Mineralogists at the Royal Ontario Museum had their first look Wednesday inside a rare, 53-kilogram meteorite chunk found near Springwater, Sask., in 2009.
After 48 hours of careful cutting, a wire saw studded with diamonds released a piece of rock about the size of a large slice of bread Wednesday morning from a hunk as large as a high school student's backpack.
Canada's 3 pallasite meteorites
- Springwater, Sask. — 120 kg, pieces found in 1931, 2009.
- Giroux, Man. — 4.275 kg, found in 1954.
- Southampton, Ont. — 3.58 kg, found in 2001.
Kimberly Tait, the museum's associate curator of mineralogy, pried the piece away from the main chunk — a grey rock covered in slightly rusty, brown patches — to reveal interconnected, translucent greenish spots of a silicate mineral called olivine mottled through a grey iron-nickel alloy.
"It's like Christmas," she later said of her first glimpse inside the precious rock purchased by the museum in recent weeks.
Tait hopes the rare, 4.5-billion-year-old meteorite will help researchers learn more about the early universe, the formation of the minerals inside asteroids, and about the similar minerals deep inside the Earth, at the boundary between its iron core and its outer mantle.
Ian Nicklin, an earth sciences technician at the museum, likened meteorites to "little time capsules."
"They show us features and textures of things that we don't see anywhere else anymore," he said. "So they're fundamental to our understanding of how the solar system did form."
The Springwater meteorite is a rare kind known as a pallasite, from deep inside a large, planet-like asteroid with an iron core. Of the 35,000 meteorites found on Earth, only 84 have been pallasites, and only three of them have been found in Canada.
Pieces found in 1931
Three smaller pieces of the ROM's meteorite were originally found in a farmer's field near Springwater, Sask., in 1931. It is believed to have originated from the asteroid belt between Jupiter and Mars.

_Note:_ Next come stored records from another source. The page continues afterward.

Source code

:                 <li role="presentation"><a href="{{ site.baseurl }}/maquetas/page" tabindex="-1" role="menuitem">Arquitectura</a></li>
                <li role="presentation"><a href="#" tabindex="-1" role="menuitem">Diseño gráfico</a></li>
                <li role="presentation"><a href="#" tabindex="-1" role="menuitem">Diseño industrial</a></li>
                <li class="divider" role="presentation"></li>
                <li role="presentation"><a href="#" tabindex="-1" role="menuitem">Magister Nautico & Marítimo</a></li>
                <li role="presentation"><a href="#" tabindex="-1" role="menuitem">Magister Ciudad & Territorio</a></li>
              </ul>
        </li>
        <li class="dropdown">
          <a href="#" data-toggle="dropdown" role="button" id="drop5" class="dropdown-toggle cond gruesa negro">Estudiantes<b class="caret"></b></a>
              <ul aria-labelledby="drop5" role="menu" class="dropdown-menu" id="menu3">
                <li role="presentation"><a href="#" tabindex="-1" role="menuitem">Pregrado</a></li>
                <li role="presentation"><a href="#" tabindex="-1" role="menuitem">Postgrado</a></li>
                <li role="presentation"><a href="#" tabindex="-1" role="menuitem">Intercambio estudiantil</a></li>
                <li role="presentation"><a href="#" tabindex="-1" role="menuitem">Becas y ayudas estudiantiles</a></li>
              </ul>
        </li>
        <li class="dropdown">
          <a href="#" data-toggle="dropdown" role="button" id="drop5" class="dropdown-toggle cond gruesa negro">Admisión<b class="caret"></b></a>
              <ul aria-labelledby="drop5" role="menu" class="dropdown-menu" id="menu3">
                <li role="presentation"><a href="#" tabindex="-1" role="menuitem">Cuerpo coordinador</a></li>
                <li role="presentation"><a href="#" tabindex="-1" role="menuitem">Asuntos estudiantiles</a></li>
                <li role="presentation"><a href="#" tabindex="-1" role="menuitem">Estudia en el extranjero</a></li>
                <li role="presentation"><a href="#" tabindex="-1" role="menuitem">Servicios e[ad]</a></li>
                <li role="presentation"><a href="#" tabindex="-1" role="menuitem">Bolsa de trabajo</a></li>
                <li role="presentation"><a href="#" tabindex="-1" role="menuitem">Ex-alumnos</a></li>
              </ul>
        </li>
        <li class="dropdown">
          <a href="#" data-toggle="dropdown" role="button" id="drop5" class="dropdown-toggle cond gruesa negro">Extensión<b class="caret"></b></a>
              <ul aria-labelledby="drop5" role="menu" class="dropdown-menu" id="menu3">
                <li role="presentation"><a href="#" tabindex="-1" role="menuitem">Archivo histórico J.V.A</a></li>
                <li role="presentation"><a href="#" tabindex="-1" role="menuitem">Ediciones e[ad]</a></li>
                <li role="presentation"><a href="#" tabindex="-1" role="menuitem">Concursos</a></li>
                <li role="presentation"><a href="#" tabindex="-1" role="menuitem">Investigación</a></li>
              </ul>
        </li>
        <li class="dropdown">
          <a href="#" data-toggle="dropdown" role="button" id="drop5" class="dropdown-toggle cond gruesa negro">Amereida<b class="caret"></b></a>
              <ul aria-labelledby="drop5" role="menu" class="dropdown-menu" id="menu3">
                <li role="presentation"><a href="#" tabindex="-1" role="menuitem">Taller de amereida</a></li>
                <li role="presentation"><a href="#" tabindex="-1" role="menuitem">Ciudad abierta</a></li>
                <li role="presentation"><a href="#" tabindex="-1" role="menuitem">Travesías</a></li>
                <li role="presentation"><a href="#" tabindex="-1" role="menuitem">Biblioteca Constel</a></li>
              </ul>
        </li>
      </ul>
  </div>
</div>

The 52.8-kilogram chunk — the biggest piece of a pallasite ever found in Canada — was recovered by a meteorite hunter who combed through the site again with an ATV and modern metal detectors in 2009.
"Having something that large survive through the atmosphere is very rare," Tait said.
The slice will eventually be put on display in the museum's Vale Inco Limited Gallery of Minerals.
Another slice is being cut for research purposes.
The 1931 pieces of the Springwater meteorite were mostly cut into small pieces and distributed to museums around the world, Tait said. The new slices will allow for larger-scale studies impossible with those earlier pieces, such as determining the size and spacing of individual grains.
One thing that's special about the meteorite is the fact that the olivine and iron are found together, something that never occurs on Earth, Tait said. "It's an odd juxtaposition."
The museum bought the meteorite chunk with money from its Louise Hawley Stone Fund and from the Ontario Ministry of Heritage.
Tait said the museum has a policy of not disclosing how much it pays to acquire artifacts, but acknowledged the price tag was "more than I make in a year."